Apicultura muda o cenário de Alagoas

Em meio à caatinga do sertão nordestino, onde o sustento das famílias depende, basicamente, da agricultura ou pecuária, uma nova atividade tem despontado como alternativa para geração de emprego e renda entre os sertanejos, a apicultura. De acordo com dados do IBGE (Instituto Brasileiro de Geografia e Estatística), entre 2005 e 2007 a produção nacional de mel cresceu 7,2%; por esses e outros indicadores na última sexta-feira, 22, Dia do Apicultor, os criadores de abelha têm muito que comemorar.
A apicultura é uma das atividades econômicas mais rentáveis para o pequeno agricultor familiar. O apicultor não tem gastos com rações, pode capturar os enxames na própria natureza e ainda continuar desenvolvendo outras culturas, já que a apicultura não exige que o produtor esteja todos os dias trabalhando no manejo. Em geral, duas vezes ao mês é o suficiente.
Em Alagoas, atualmente, cerca de 800 pessoas se dedicam a apicultura, que a cada ano soma novos adeptos. A atividade tem ganhado tanta importância que dos 75 projetos coordenados pelo Sebrae no Estado, sete estão voltados ao desenvolvimento da apicultura. E é no sertão de Alagoas que ela se destaca. A vegetação diversificada, composta por árvores de pequeno porte e o clima seco fazem da região um local propício para a produção de mel. De acordo com Alberto Brasil, gestor do Arranjo Produtivo Local Apicultura no Sertão, o potencial produtivo da região é o melhor se comparado as outras localidades do Estado. Segundo ele, enquanto na Zona da Mata uma colméia produz 30 quilos de mel por ano, no sertão, a produção chega aos 70 quilos.

Própolis Vermelha

De acordo com o engenheiro agrônomo da Seagri (Secretaria de Estado da Agricultura e Desenvolvimento Agrário), José Roberto Medeiros, a produção anual de mel em Alagoas chega a 150 toneladas, mas a meta para 2009/2010, é dobrar a produção. “Até 2010, a intenção é produzir 300 toneladas de mel.
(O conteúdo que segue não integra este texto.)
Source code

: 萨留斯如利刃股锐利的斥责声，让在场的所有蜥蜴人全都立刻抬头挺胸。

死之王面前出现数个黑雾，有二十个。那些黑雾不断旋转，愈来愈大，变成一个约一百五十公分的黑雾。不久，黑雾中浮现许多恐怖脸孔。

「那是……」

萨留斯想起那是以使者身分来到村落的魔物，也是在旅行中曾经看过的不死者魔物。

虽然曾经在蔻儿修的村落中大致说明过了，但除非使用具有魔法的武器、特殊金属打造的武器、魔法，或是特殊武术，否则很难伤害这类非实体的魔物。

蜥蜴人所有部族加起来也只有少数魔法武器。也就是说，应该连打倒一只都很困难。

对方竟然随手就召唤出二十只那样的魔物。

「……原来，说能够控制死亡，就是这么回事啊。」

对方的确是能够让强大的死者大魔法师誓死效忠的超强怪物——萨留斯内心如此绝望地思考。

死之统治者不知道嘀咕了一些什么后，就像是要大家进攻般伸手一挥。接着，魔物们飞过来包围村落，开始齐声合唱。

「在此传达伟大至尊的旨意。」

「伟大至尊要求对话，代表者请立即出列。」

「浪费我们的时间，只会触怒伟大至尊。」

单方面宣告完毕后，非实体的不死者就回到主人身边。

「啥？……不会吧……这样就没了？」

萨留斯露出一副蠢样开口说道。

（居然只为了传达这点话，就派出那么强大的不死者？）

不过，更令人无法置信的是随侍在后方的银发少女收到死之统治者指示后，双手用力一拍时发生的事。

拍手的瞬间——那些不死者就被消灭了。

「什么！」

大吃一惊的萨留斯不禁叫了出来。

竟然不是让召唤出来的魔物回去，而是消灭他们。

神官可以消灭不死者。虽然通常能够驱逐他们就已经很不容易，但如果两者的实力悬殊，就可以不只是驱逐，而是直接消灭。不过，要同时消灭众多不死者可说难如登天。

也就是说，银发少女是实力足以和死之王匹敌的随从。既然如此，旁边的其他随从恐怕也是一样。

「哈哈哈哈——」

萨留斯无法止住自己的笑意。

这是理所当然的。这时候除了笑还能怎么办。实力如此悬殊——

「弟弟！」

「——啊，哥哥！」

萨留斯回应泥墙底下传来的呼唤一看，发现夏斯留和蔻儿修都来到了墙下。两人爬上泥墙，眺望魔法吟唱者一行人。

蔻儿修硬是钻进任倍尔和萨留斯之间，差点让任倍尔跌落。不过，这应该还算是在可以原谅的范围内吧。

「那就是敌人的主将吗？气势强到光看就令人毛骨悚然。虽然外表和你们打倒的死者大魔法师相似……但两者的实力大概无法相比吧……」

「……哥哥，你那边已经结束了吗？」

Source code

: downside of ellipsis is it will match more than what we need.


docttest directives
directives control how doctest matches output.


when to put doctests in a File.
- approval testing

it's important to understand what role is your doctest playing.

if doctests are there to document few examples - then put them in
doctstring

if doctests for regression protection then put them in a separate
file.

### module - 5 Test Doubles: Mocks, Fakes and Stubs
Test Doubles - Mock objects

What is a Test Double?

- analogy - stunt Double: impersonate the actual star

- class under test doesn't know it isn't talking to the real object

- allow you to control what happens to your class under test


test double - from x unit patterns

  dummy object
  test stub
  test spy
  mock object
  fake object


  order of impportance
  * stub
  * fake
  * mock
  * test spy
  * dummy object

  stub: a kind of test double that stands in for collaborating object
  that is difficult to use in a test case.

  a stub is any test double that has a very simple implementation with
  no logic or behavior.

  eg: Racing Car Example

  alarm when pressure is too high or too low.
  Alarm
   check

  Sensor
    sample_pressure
Para produzir bem é preciso muita dedicação e comprometimento por parte dos produtores”, disse José Roberto.
Mas além do mel, principal produto da apicultura, a produção de própolis vermelha vem ganhando espaço entre os produtores, por ter uma lucratividade superior aos demais derivados. Enquanto o quilo do mel é vendido por cerca de R$ 4, o da própolis pode ser comercializado por R$ 550.
Esse valioso alimento produzido nas colméias é uma mistura de substâncias resinosas coletados pelas abelhas de diferentes partes das plantas, utilizada para selar buracos e proteger a colméia. A própolis vermelha produzida em Alagoas é elaborada a partir da resina do Rabo-de-Bugiu, uma planta localizada próximo a manguezais. Apresenta propriedades antioxidante, antiinflamatória e antibiótica e por isso vem sendo procurada por indústrias de diversos países. No Japão, por exemplo, o produto brasileiro é utilizado em tratamento bucal, produção de solução de bochecho, balas, chocolates, cápsulas, entre outros.
De acordo com a coordenadora do Projeto Própolis Vermelha na Região Litorânea e Lagunar de Alagoas, coordenado pelo Sebrae/AL, Rúbia Barbalho, com o projeto de IG (Identificação Geográfica) da própolis, que está em andamento, essa própolis passará a ser ainda mais valorizado.
“A Identificação Geográfica determina a origem da própolis (local, região ou país), bem como as características e qualidades. Já para os consumidores, a IG é um certificado de garantia de autenticidade, o que valoriza o produto/serviço no mercado, tornando mais competitivo e com maior valor agregado”, explicou Rúbia.
A IG servirá de base para normatizar a produção da própolis vermelha em Alagoas, definindo aspectos como padronização e a delimitação da área geográfica de produção.